Than the previous version did this greatly increase the difficulty of the attack, but unfortunately, at the expense of so many performance and stability, the obvious flaw in this approach remains an attacker can still guess the address(guess the difficulty and the Version no difference), get the address map, and then use ZwProtectVirtualMemory modify memory property, complete attack.

Although the addition time of a call system service process, reduce the probability of success will be attacked, but in theory, as long as the higher number of attempts, or in multi-core machines, or is likely to succeed

In fact, this attack can block only a thin the last step, and it is on the increase in ZwProtectVirtualMemory hook dw own memory map to change property to prevent interception, DW Unfortunately, this version does not have this feature, refer to the relevant DW HOOK:

ProxyNtProtectVirtualMemory:
....
if (KeGetPreviousMode ()! = UserMode
| |! IsLimitedProcess (IoGetCurrentProcess, 0, 0)
| | Handle == 0
| | Handle == NtCurrentProcess ())

goto pass_this_request;

Of course, this method can in theory solve the DW although the current anti - tocttou problem, but with more performance loss is the need to intercept all the memory attributes of the process changes, the process also need to call system services for all limited When the data recording memory allocation table, but DW has been consumed for solving the problem so much performance, to further increase this fear is the inevitable.

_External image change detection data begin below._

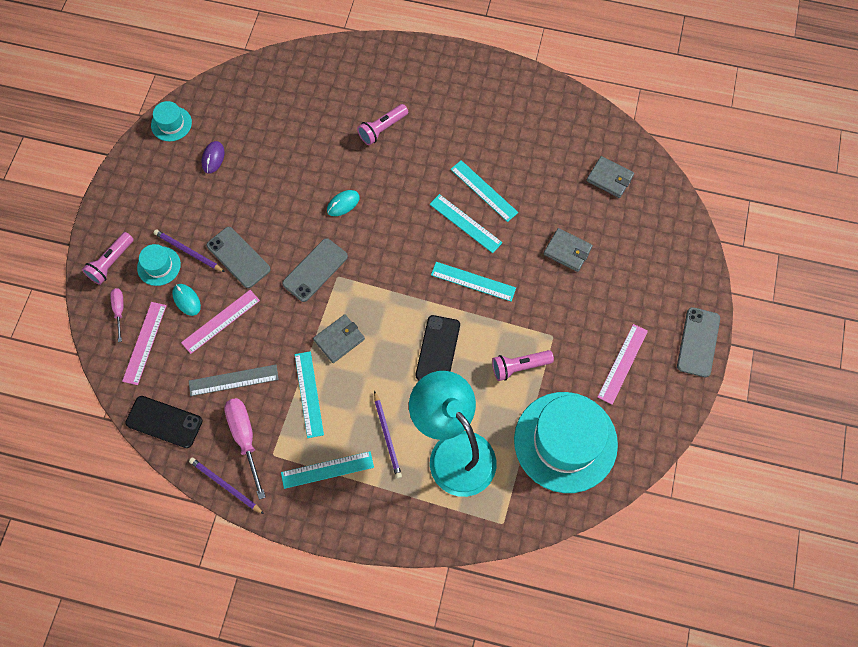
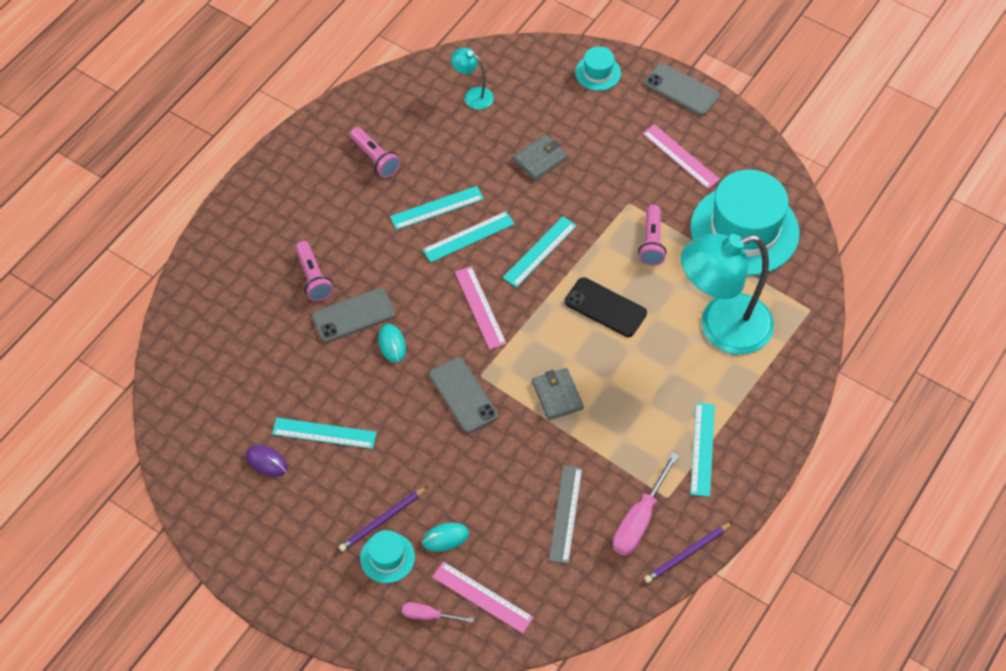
camera: 70 degrees left, 10 degrees down
pink flashlight [82,232,134,285] -> pink flashlight moved to [350,127,401,178]
black phone [125,396,203,448] -> none
turquoise hat [151,101,192,141] -> turquoise hat moved to [575,47,621,91]
pink ruler [181,290,260,354] -> pink ruler moved to [455,266,507,350]
grey phone [206,227,270,288] -> grey phone moved to [312,288,395,342]
pink screwdriver [224,398,266,500] -> pink screwdriver turned 60 degrees counterclockwise [613,453,679,556]
turquoise ruler [295,351,324,438] -> turquoise ruler moved to [272,418,377,449]
purple pencil [374,391,402,479] -> none
grey wallet [586,156,634,198] -> turquoise lamp [451,48,494,110]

But it is still I said before, TOCTTOU this issue should be resolved with a deep hook, so that neither the performance issue, nor a security risk, just for the forming of security software, the need to change hook framework, to bring stability and compatibility risk has increased.

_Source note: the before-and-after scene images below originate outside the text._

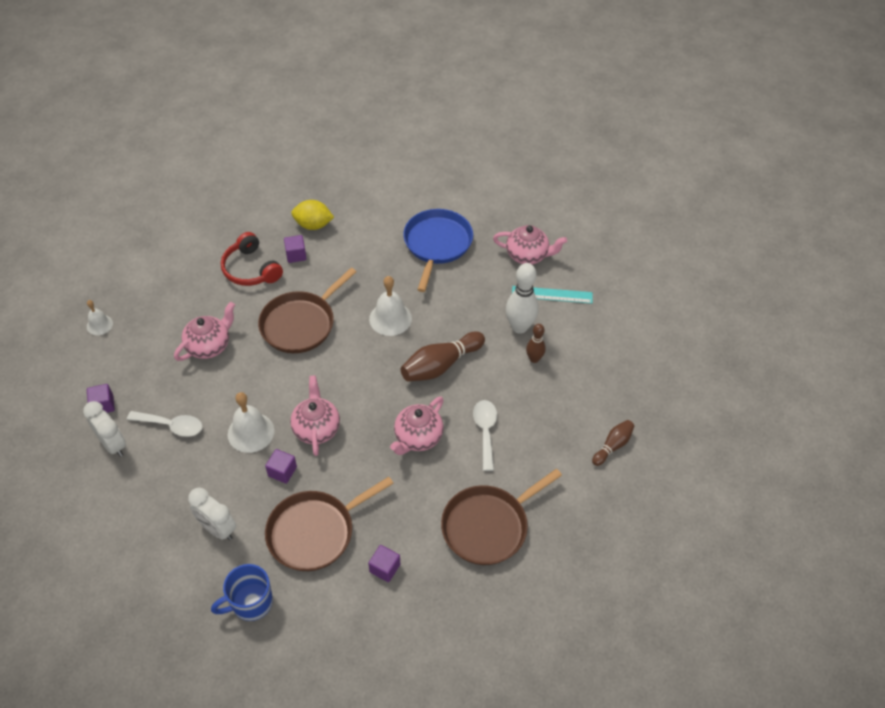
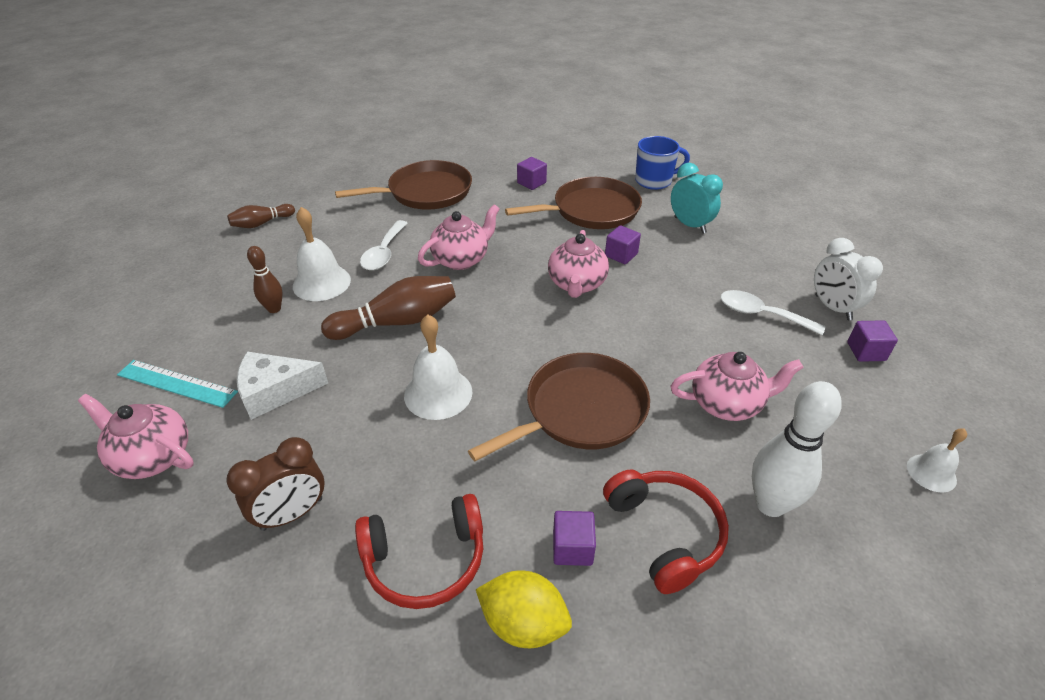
camera: 165 degrees left, 10 degrees down
pink teapot [174,302,235,361] -> pink teapot turned 150 degrees counterclockwise [671,352,804,421]
white clock [188,488,236,540] -> turquoise clock [671,163,723,234]
white bell [228,392,274,453] -> white bell moved to [293,207,351,301]
blue pan [403,209,473,292] -> brown clock [226,437,324,531]
white bowling pin [506,263,539,334] -> white bowling pin moved to [752,381,842,517]
none -> white cheese [237,352,328,420]
none -> red headphones [355,494,483,609]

ssj100 wrote:Firstly, welcome to the forum mj0011. I'm not sure if you're the "real" mj0011, but that doesn't matter.

Could you please link us to the original thread that contains that information you posted? I know most of us here can't read mandarin, but it's just nice to have a reference.

From what I gather, it sounds like you know of a way or concept to improve DefenseWall so that it is resistant against TOCTTOU attacks while also preserving performance. I'm sure Ilya will be most interested in this.

TOCTTOU 本身就只是一定概率上会成功的攻击方式，也就是需要多次大量尝试才有可能成功。

前面我已经说了，这版DW改进的PAGE ONLY方式以及把此前的只capture部分参数的BUG改了，因此攻击的成功率已经比较低了，但是防御的方式上仍存漏洞，仍存在被攻破的概率，因此不会发针对TOCTTOU的POC出来。

New 3.04 build uploaded. Found two issues with anti-TOCTTOU protection module. Check this build very carefully, it may cause problems (I did checks on my side, but everything may happens, I could miss something).

To mj0011: yes, it was possible to change PAGE_READONLY memory region to PAGE_WRITECOPY (but not to PAGE_READWRITE and PAGE_EXECUTE_XXX), and not only with NtProtectVirtualMemory, but, also, with trivial NtAllocateVirtualMemory (you missed this possibility with your blog post), but the game over now. It is completely impossible to change mapped memory region's protection attributes. With any rin3-available functions, I already tested all potential variants.